- DEMENTIA RESEARCHER - https://www.dementiaresearcher.nihr.ac.uk -

Largest Alzheimer GWAS in African Americans Finds Variants

African Americans have about double the risk of dementia [1] as their non-Hispanic white peers. How much of this is genetics, how much is environment? With the biggest genome-wide association study on African Americans to date, researchers led by Brian Kunkle at the University of Miami in Florida and Christiane Reitz at Columbia University in New York inched closer to answering this question. At just more than 8,000 participants, the study was still small by GWAS standards. It identified 11 novel AD risk loci, including four common variants and seven rare ones. Many of the exact genes differed from those identified in larger studies done on predominantly white participants, but their functions—in immunity, intracellular trafficking, and lipid processing—mostly overlapped. One exception was kidney development, which newly emerged in this study of black Americans.

  • AD GWAS in African Americans included 8,000 participants.
  • Of 11 novel risk loci identified, four were common, seven rare.
  • Immunity, trafficking, lipid processing, and kidney development implicated in disease risk.
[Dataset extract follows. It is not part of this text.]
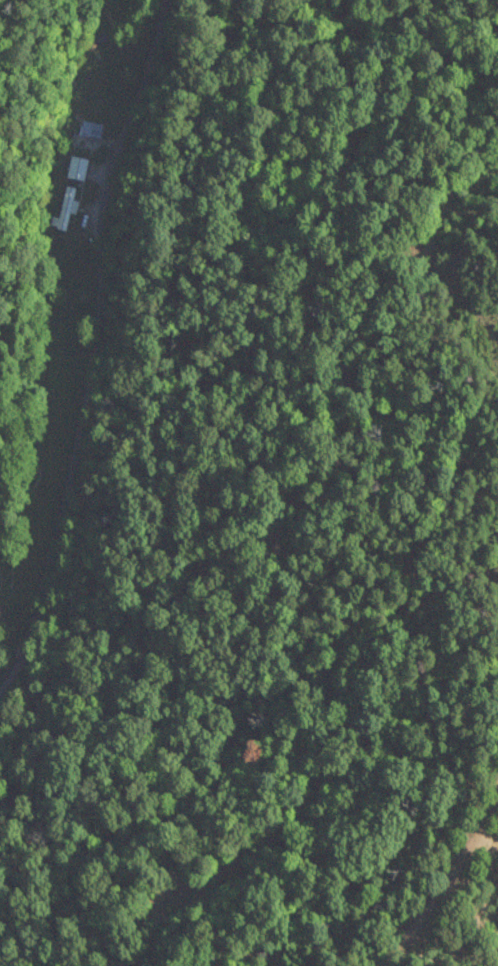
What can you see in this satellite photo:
building: (93, 130)
building: (67, 209)
road: (96, 351)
Myriad factors likely contribute to higher dementia rates among black Americans (Tang et al., 2001 [2]). In addition to having a higher incidence of comorbidities such as hypertension and diabetes, this population is also disadvantaged in access to quality healthcare, education, and in socioeconomic status. Genetics might also play a role; alas, unearthing disease-associated variants requires massive numbers of samples, and the largest GWAS so far have included mostly non-Hispanic white populations (Oct 2018 conference news [3]).